-- Document extract --
┄┄┄┄┄┄┄┄┄┄┄┄┄┄┄┄┄┄┄┄
Today started with a hectic deadline at work. The idiot manager actually asked me at one point in the midst of me trying to frantically get all audit files printed in time “Is there anything I can do…?” So I told him if he really wants to he could check the financial statements so long. I showed him what still has to be done and then he actually said “Well, I’m not looking at that.” And then he started again “So is there anything I can do?” Ugh, what an asshole. He was just trying to put more pressure on me. That is when I realised what a manipulative person I am actually dealing with. Thank goodness I finished just in time…
BUT then, just when all was supposed to be good and well again our two business partners decide to take the afternoon off… Without telling us. I’m the last person to judge, but this made me so mad. I mean, we’re in this business together and honestly I work my but off just to watch these two idiots come and go as they please…living the good life… so I work on weekends so they can take Mondays off. It’s not fair. This entrepreneurship thing is hard. Do I confront them about it or what do I do? If I confront them about it I can just already hear the million excuses and if I don’t… they keep taking advantage? Until we’re all broke? So I’m stuck.
Why can’t people just all be honest and good and pure. We can live in a world where no one gets shouted at and everyone does their bit and it will be magical. But reality is far from it.
The book I’m reading says I have to set boundaries. If I’m reading this right my problem is that people just don’t respect mine. Maybe they don’t even know about them. So they violate them all the time, causing me to feel anger and rage. I need to find my voice somewhere, along with my boundaries. My emotions are telling me to stick up for myself and I’m just not listening. Even if I consider listening to it I won’t know how to act on it. How do I confront people without losing control of the whole situation?
Right now I have 2 partners that do a fairly okay job at making us money and who are nice to me and who supports me. If I confront them they might decide to stop doing anything at all. But then again, that would be stupid of them because it will be like cutting off the nose to spite the face. But it might get seriously awkward… Could I live with that? It might become a toxic relationship. Maybe that’s what I’m afraid of. I’ve been in enough toxic relationships to know that it’s not a nice place to be. I really don’t know what to do. Any advice anyone?
┄┄┄┄┄┄┄┄┄┄┄┄┄┄┄┄┄┄┄┄
-- Exercise tasks --
(a) According to the blog post about workplace boundaries, what does the book the writer is reading say they have to do?
(b) Carry the blog post about workplace boundaries further, picking up after its final sentence.
The listing is not needed for this work.
┄┄┄┄┄┄┄┄┄┄┄┄┄┄┄┄┄┄┄┄
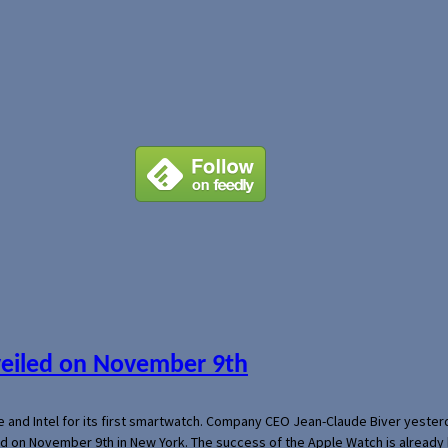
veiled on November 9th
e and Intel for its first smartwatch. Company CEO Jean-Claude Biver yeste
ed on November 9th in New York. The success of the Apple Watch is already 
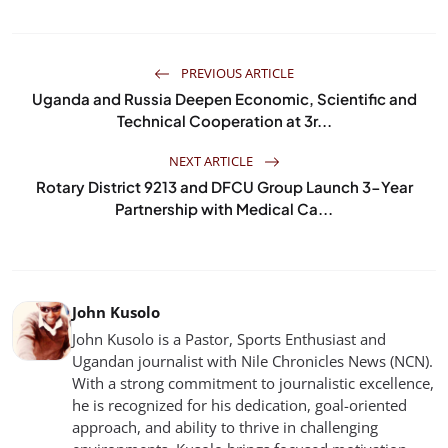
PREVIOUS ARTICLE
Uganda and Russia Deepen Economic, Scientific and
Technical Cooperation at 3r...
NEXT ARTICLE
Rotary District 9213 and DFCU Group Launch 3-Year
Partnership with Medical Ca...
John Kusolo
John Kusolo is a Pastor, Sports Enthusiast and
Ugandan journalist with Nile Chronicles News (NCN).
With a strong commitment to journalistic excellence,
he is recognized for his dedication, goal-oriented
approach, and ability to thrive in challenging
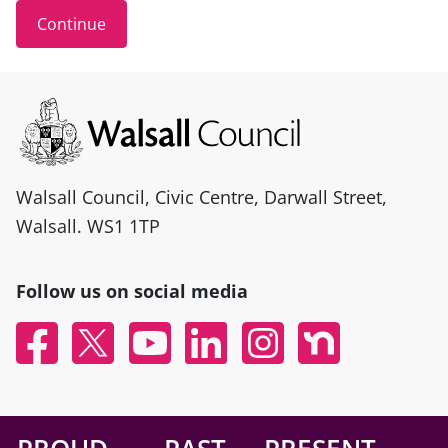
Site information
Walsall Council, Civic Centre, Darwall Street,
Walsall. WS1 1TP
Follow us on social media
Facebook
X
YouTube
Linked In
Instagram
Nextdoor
┄┄┄┄┄┄┄┄┄┄┄┄┄┄┄┄┄┄┄┄
-- Task-by-task results --
(a) Set boundaries.

(b)
1. How do you determine if you’ve been taken advantage of? And
2. How do you confront people who are supposed to be your friends who end up taking advantage of you?
PS: I chose to confront the 2 business partners. I plucked up all my courage and used my best boundary book language to explain to both of them, in writing, that I felt that we should all recognize that we are responsible for working the hours that we promised we would work and that no one else should have to suffer if one of us doesn’t do this and that, since it affects all of us when one of us doesn’t work our hours, we should take the initiative to communicate this and then take steps to make it up to the others, by, for example, working in the hours or taking unpaid leave. Partner 1 was immediately upset and said it felt like a personal attack. His response was very emotional, according to him he had been doing that anyway so he said me bringing this up felt like a slap on the face. Partner 2 drew a line in the sand and said if I had something to talk about I must go talk to her face to face. I responded by writing that I wasn’t accusing anyone of anything, so if everyone was in fact working their hours they must just communicate this. Partner 1 then apologised for seeing my post as an attack and for attacking me, but I can see he is still upset about it. Partner 2 doesn’t look to upset now, but I think she did take in what I said and proceeded to, again, reassure me that they had more to lose than us so they knew the consequencess. So long story short… I didn’t die because I set the boundary. The book said when you confront someone with unhealthy boundaries they will attack so that is true, but I know why so… I think I feel good about setting this boundary and I think it might have even increased the respect I have for myself, which increased my self-esteem. I’m standing for myself and my husband and basically telling the business world – your not taking us for a ride, I won’t have it.